Why do addicted people keep doing what they are doing? You may think that they know the consequences well enough. Many have seen their relationships break up, their children gone, their job prospects vanish, and have attended more funerals in a few years than most people attend in a lifetime.
Why don’t they know that their addiction is causing the problems? How can they continue with the addiction and manage to ignore the consequences. Many addicts look at the trail of wreckage in their wake and believe that their drug or alcohol use is the solution. So how can it be the problem?
This way of dealing with two opposing ideas, that their drug or alcohol use is the solution and the problem, is in part, what denial is all about. Denial works best if it isn’t spoken out. Those close to the addict know its best not to mention the addiction. Then the illusion can be maintained, the enigma does not need to be unravelled. Keep the truth under the surface.
We all have denial to some degree or another. It is a defence mechanism that helps us deal with all the impossible stuff going on in the world around us. How can you cope with famines, and children dying, and wars and a bad economy? Better to let ‘denial’ come in and allow us to operate at a functional level. If we analysed what was going on, we would need to deal with too many contradictions.

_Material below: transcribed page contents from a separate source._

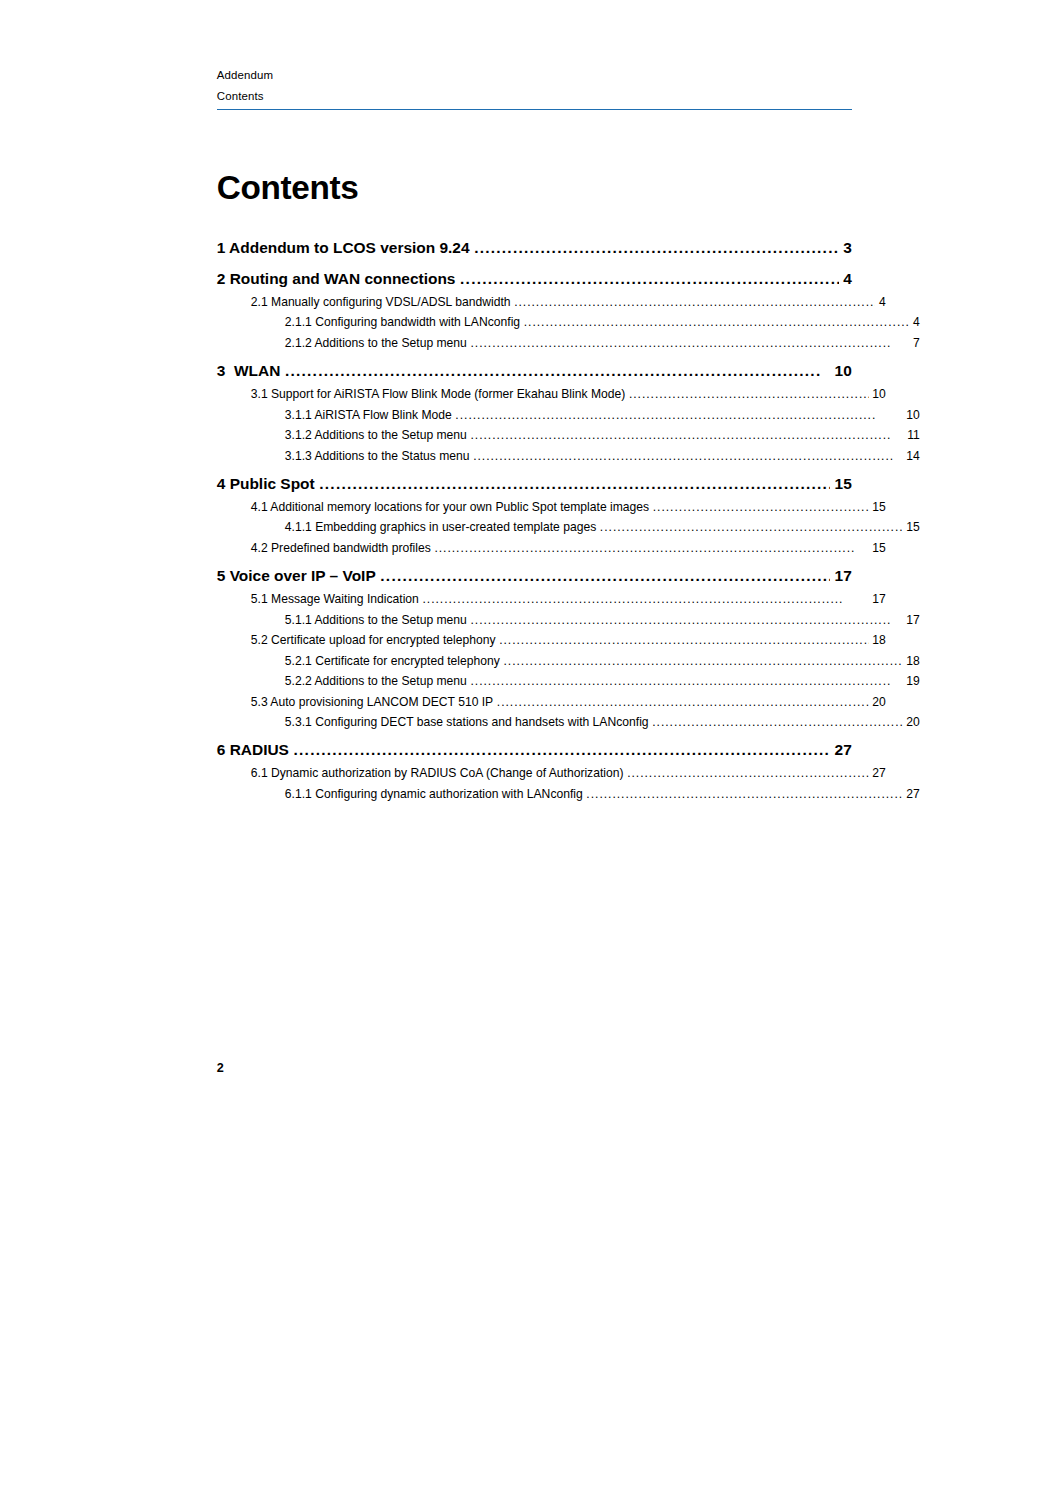Addendum
Contents
Contents
1 Addendum to LCOS version 9.24 ................................................................................................. 3
2 Routing and WAN connections ................................................................................................. 4
2.1 Manually configuring VDSL/ADSL bandwidth ................................................................................................. 4
2.1.1 Configuring bandwidth with LANconfig ................................................................................................. 4
2.1.2 Additions to the Setup menu ................................................................................................. 7
3 WLAN ................................................................................................. 10
3.1 Support for AiRISTA Flow Blink Mode (former Ekahau Blink Mode) ................................................................................................. 10
3.1.1 AiRISTA Flow Blink Mode ................................................................................................. 10
3.1.2 Additions to the Setup menu ................................................................................................. 11
3.1.3 Additions to the Status menu ................................................................................................. 14
4 Public Spot ................................................................................................. 15
4.1 Additional memory locations for your own Public Spot template images ................................................................................................. 15
4.1.1 Embedding graphics in user-created template pages ................................................................................................. 15
4.2 Predefined bandwidth profiles ................................................................................................. 15
5 Voice over IP – VoIP ................................................................................................. 17
5.1 Message Waiting Indication ................................................................................................. 17
5.1.1 Additions to the Setup menu ................................................................................................. 17
5.2 Certificate upload for encrypted telephony ................................................................................................. 18
5.2.1 Certificate for encrypted telephony ................................................................................................. 18
5.2.2 Additions to the Setup menu ................................................................................................. 19
5.3 Auto provisioning LANCOM DECT 510 IP ................................................................................................. 20
5.3.1 Configuring DECT base stations and handsets with LANconfig ................................................................................................. 20
6 RADIUS ................................................................................................. 27
6.1 Dynamic authorization by RADIUS CoA (Change of Authorization) ................................................................................................. 27
6.1.1 Configuring dynamic authorization with LANconfig ................................................................................................. 27
2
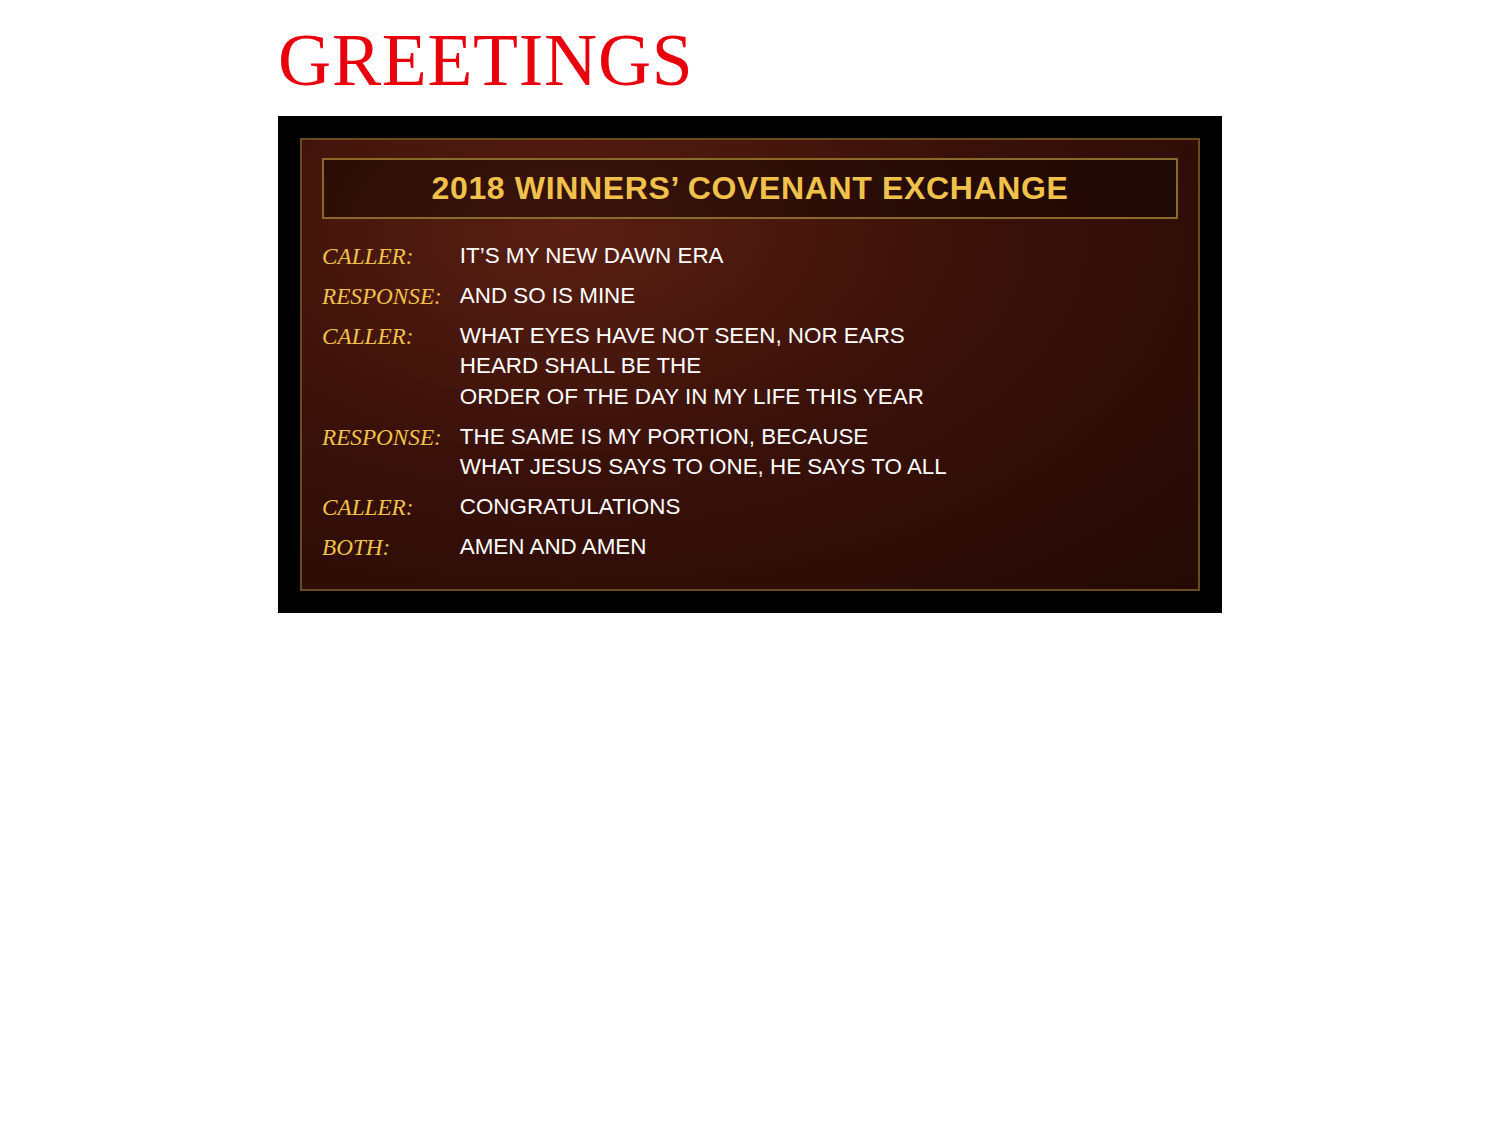GREETINGS
2018 WINNERS’ COVENANT EXCHANGE
CALLER:
IT’S MY NEW DAWN ERA
RESPONSE:
AND SO IS MINE
CALLER:
WHAT EYES HAVE NOT SEEN, NOR EARS HEARD SHALL BE THE ORDER OF THE DAY IN MY LIFE THIS YEAR
RESPONSE:
THE SAME IS MY PORTION, BECAUSE WHAT JESUS SAYS TO ONE, HE SAYS TO ALL
CALLER:
CONGRATULATIONS
BOTH:
AMEN AND AMEN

This is the addicts’ plight. If the denial kicks in and he pretends that there is no problem, then the addiction could kill him. Denial then ceases to be a defence mechanism. If he admits to denial he then needs to deal with the addiction. But he can’t give up because the drug or alcohol is the solution. Catch 22!

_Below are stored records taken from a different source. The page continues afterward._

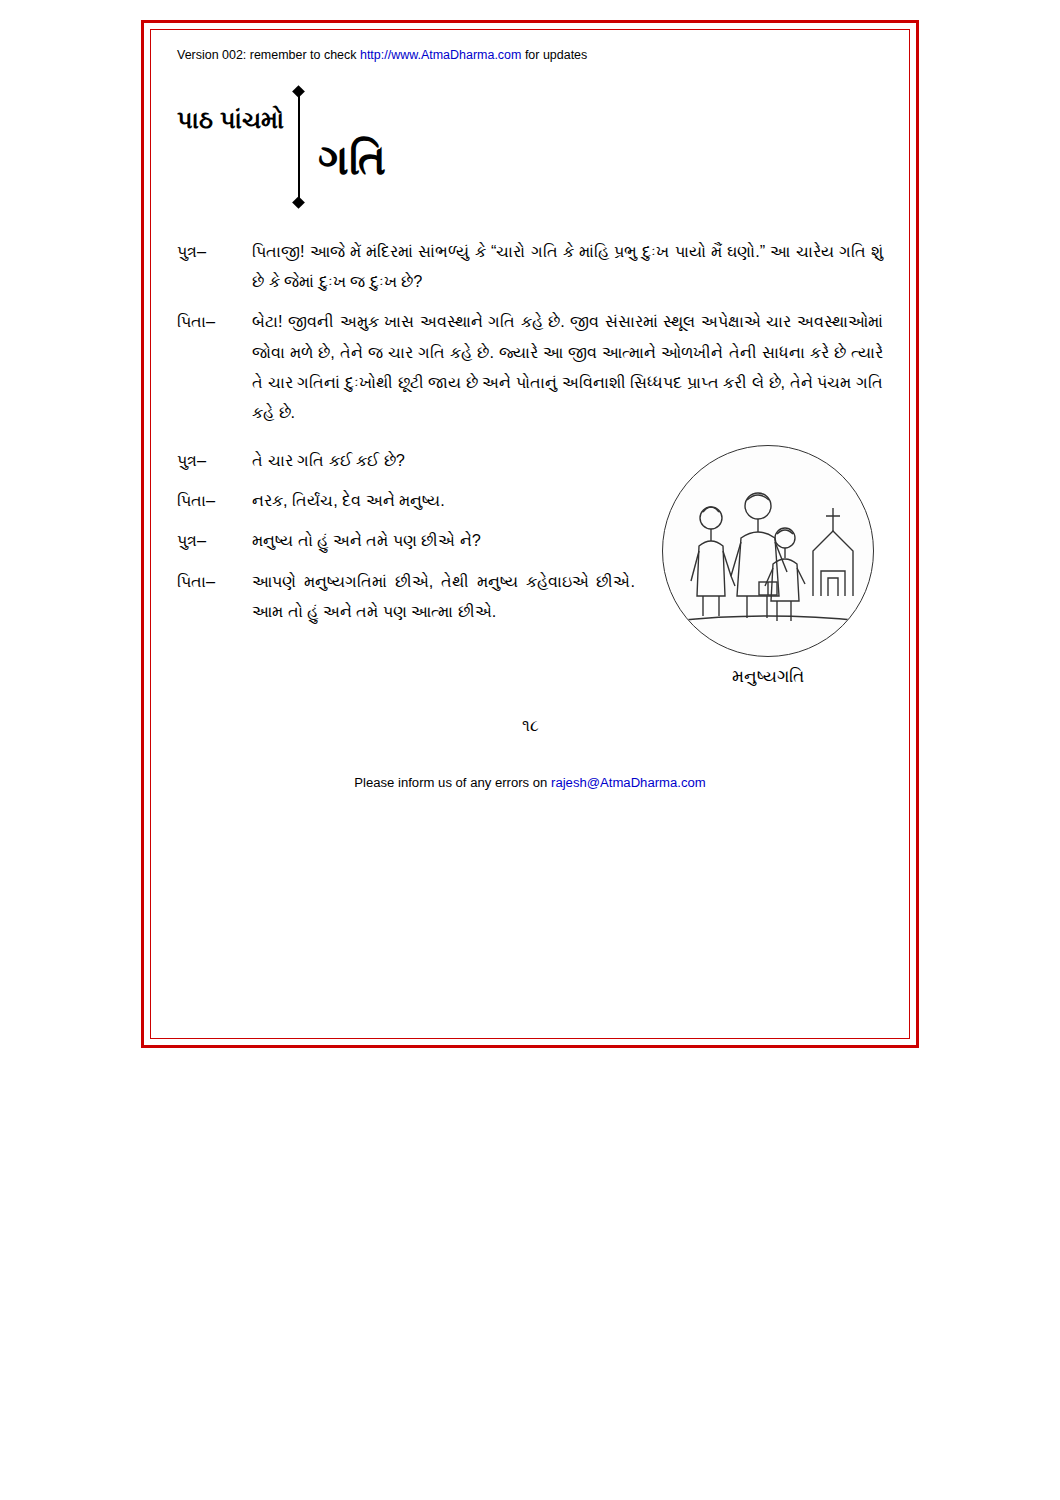Version 002: remember to check http://www.AtmaDharma.com for updates
પાઠ પાંચમો
ગતિ
પુત્ર–પિતાજી! આજે મેં મંદિરમાં સાંભળ્યું કે “ચારો ગતિ કે માંહિ પ્રભુ દુઃખ પાયો મૈં ઘણો.” આ ચારેય ગતિ શું છે કે જેમાં દુઃખ જ દુઃખ છે?
પિતા–બેટા! જીવની અમુક ખાસ અવસ્થાને ગતિ કહે છે. જીવ સંસારમાં સ્થૂલ અપેક્ષાએ ચાર અવસ્થાઓમાં જોવા મળે છે, તેને જ ચાર ગતિ કહે છે. જ્યારે આ જીવ આત્માને ઓળખીને તેની સાધના કરે છે ત્યારે તે ચાર ગતિનાં દુઃખોથી છૂટી જાય છે અને પોતાનું અવિનાશી સિધ્ધપદ પ્રાપ્ત કરી લે છે, તેને પંચમ ગતિ કહે છે.
પુત્ર–તે ચાર ગતિ કઈ કઈ છે?
પિતા–નરક, તિર્યંચ, દેવ અને મનુષ્ય.
પુત્ર–મનુષ્ય તો હું અને તમે પણ છીએ ને?
પિતા–આપણે મનુષ્યગતિમાં છીએ, તેથી મનુષ્ય કહેવાઇએ છીએ. આમ તો હું અને તમે પણ આત્મા છીએ.
મનુષ્યગતિ
૧૮
Please inform us of any errors on rajesh@AtmaDharma.com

The denial concept then needs some refinement. If the addict comes to the point of admitting that the drug or alcohol is the problem, then they will have to take ownership and give up the offending behaviour. But often, they cannot do it. So they may try to control the offending habit. It is at this point, with help, that some manage to get on the cycle of change. But mostly, the addiction is about loss of control, and the addict loses sight of the goal again but may continue to believe that he is in control. In this smoke and mirrors world, many can go on for years in this state. It is denial that keeps them in this twilight zone.
Denial is a form of control that affects the addicts family. Relationships are established on co-dependent grounds. The family also adopt the denial as a coping mechanism. As long as there is no problem to deal with, the addict can justify his behaviour or project it on to others. It will work for them as long as it stays underground.